◆ **Task to carry out**
In the entries below, tally the lines that contain the string "hand", then state that number alone.

Human keypoint data
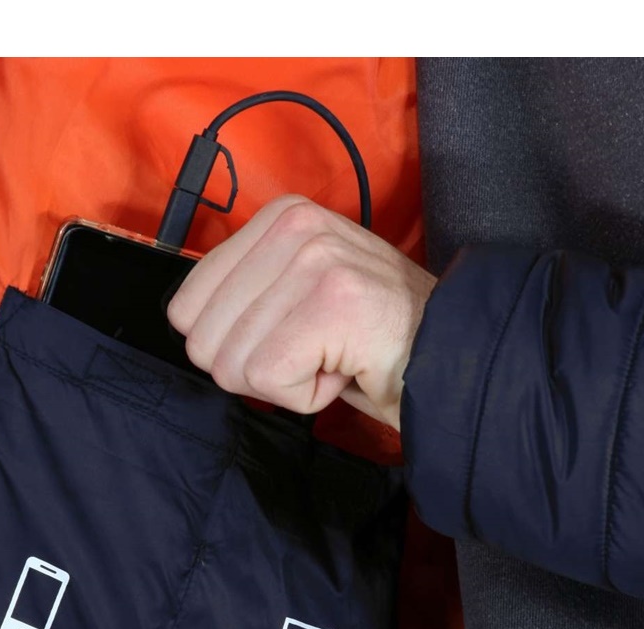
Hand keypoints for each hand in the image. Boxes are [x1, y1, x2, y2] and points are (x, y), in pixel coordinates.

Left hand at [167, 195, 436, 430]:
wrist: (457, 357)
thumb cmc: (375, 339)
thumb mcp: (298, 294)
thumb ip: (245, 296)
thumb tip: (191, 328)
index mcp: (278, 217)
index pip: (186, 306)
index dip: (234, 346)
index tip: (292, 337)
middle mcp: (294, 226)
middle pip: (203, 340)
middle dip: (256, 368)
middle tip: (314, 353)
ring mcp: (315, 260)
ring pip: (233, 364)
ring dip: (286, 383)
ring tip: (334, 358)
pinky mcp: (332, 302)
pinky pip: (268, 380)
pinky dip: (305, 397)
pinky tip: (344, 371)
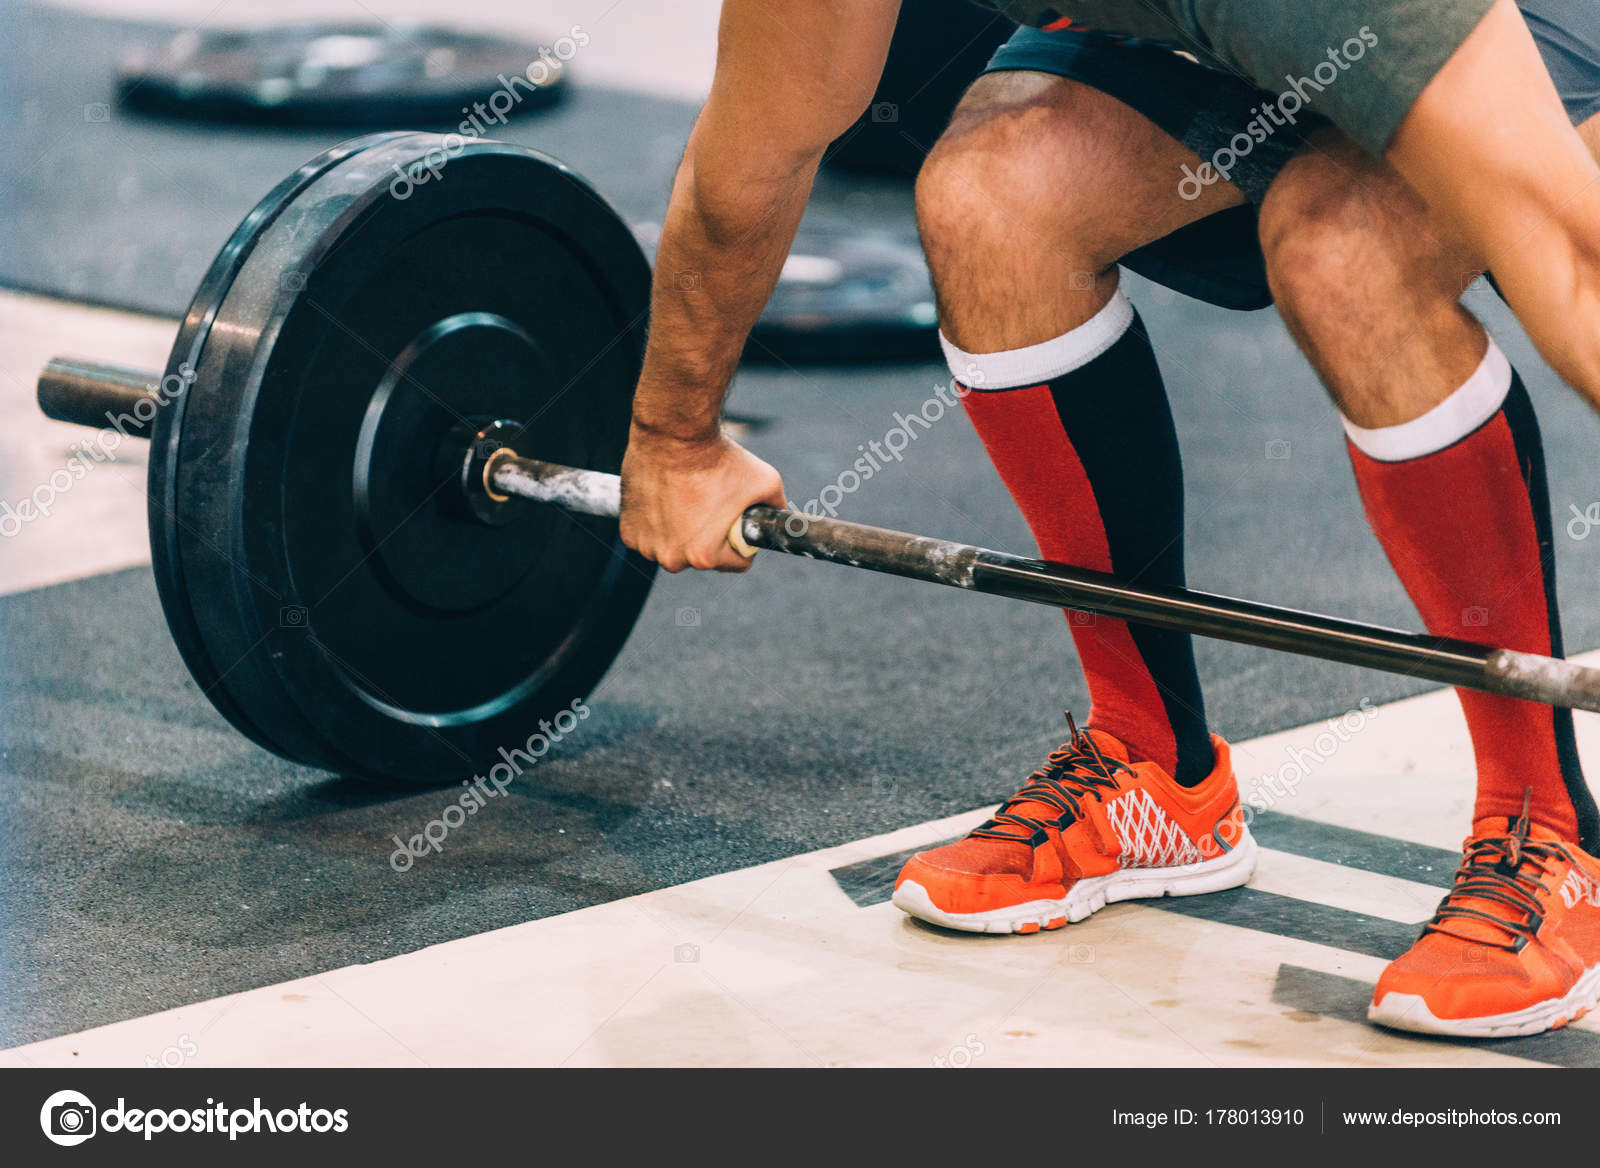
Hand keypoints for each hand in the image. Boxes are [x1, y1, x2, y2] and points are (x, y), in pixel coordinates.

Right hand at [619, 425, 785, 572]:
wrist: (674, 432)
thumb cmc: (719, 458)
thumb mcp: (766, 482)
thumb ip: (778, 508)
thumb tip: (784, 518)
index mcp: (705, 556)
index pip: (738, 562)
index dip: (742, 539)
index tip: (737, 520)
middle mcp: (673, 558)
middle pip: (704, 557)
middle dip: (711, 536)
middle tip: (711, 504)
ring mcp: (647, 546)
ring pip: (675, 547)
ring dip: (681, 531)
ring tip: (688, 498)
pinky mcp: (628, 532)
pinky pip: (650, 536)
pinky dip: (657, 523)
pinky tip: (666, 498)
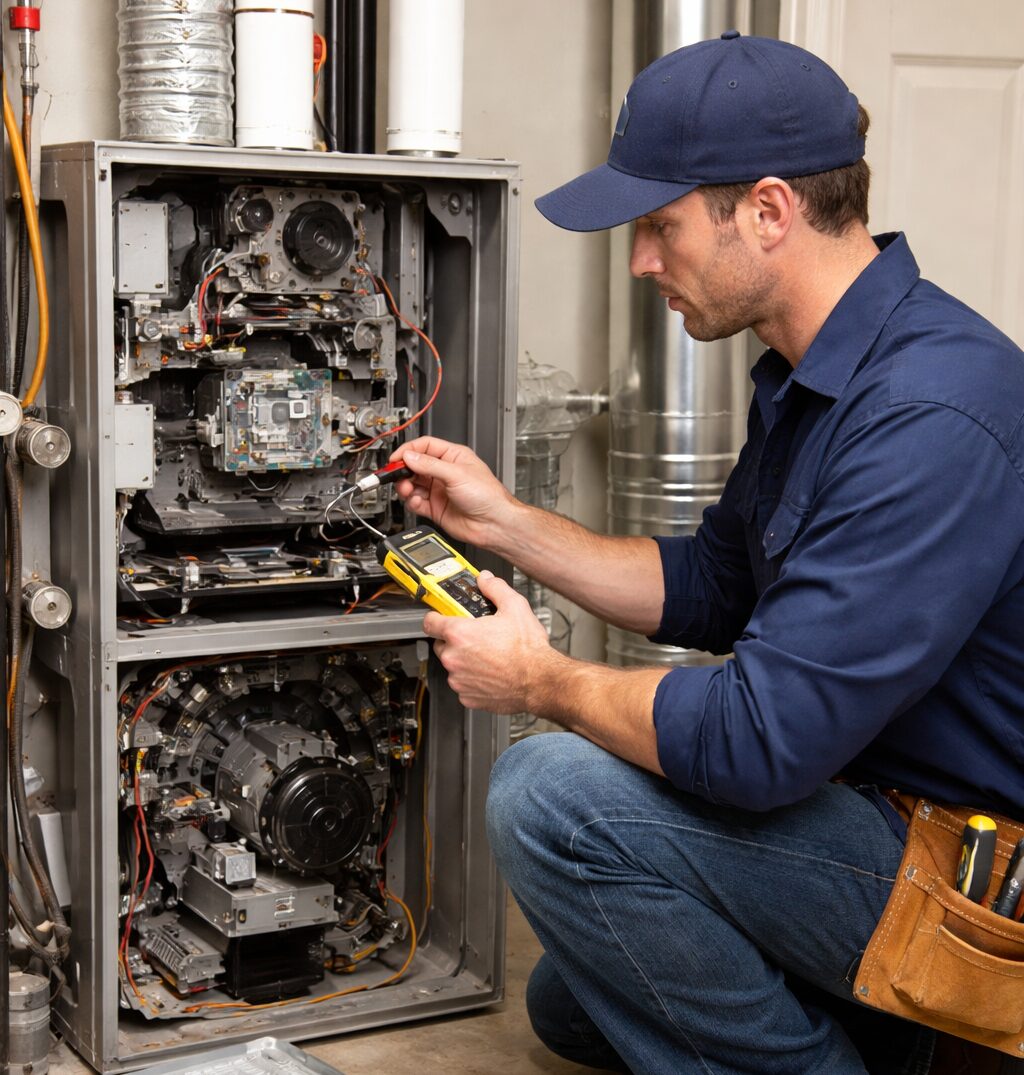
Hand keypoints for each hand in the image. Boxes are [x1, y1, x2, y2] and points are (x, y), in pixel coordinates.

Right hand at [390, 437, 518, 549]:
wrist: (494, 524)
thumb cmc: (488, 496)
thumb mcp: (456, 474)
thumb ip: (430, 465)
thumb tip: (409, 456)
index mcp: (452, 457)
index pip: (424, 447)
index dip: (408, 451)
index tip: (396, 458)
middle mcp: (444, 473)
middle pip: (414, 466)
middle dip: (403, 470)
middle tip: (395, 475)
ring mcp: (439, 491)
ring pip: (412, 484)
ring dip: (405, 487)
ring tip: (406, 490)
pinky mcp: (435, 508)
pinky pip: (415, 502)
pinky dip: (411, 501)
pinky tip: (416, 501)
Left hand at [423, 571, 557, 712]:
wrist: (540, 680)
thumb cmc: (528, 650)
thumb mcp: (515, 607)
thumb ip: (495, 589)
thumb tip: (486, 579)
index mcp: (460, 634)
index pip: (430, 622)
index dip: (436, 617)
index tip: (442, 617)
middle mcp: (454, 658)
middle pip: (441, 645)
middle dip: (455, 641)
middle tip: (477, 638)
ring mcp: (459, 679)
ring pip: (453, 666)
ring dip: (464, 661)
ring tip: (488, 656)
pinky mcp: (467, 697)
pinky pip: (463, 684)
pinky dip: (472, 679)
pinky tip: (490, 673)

◆ **Response**
7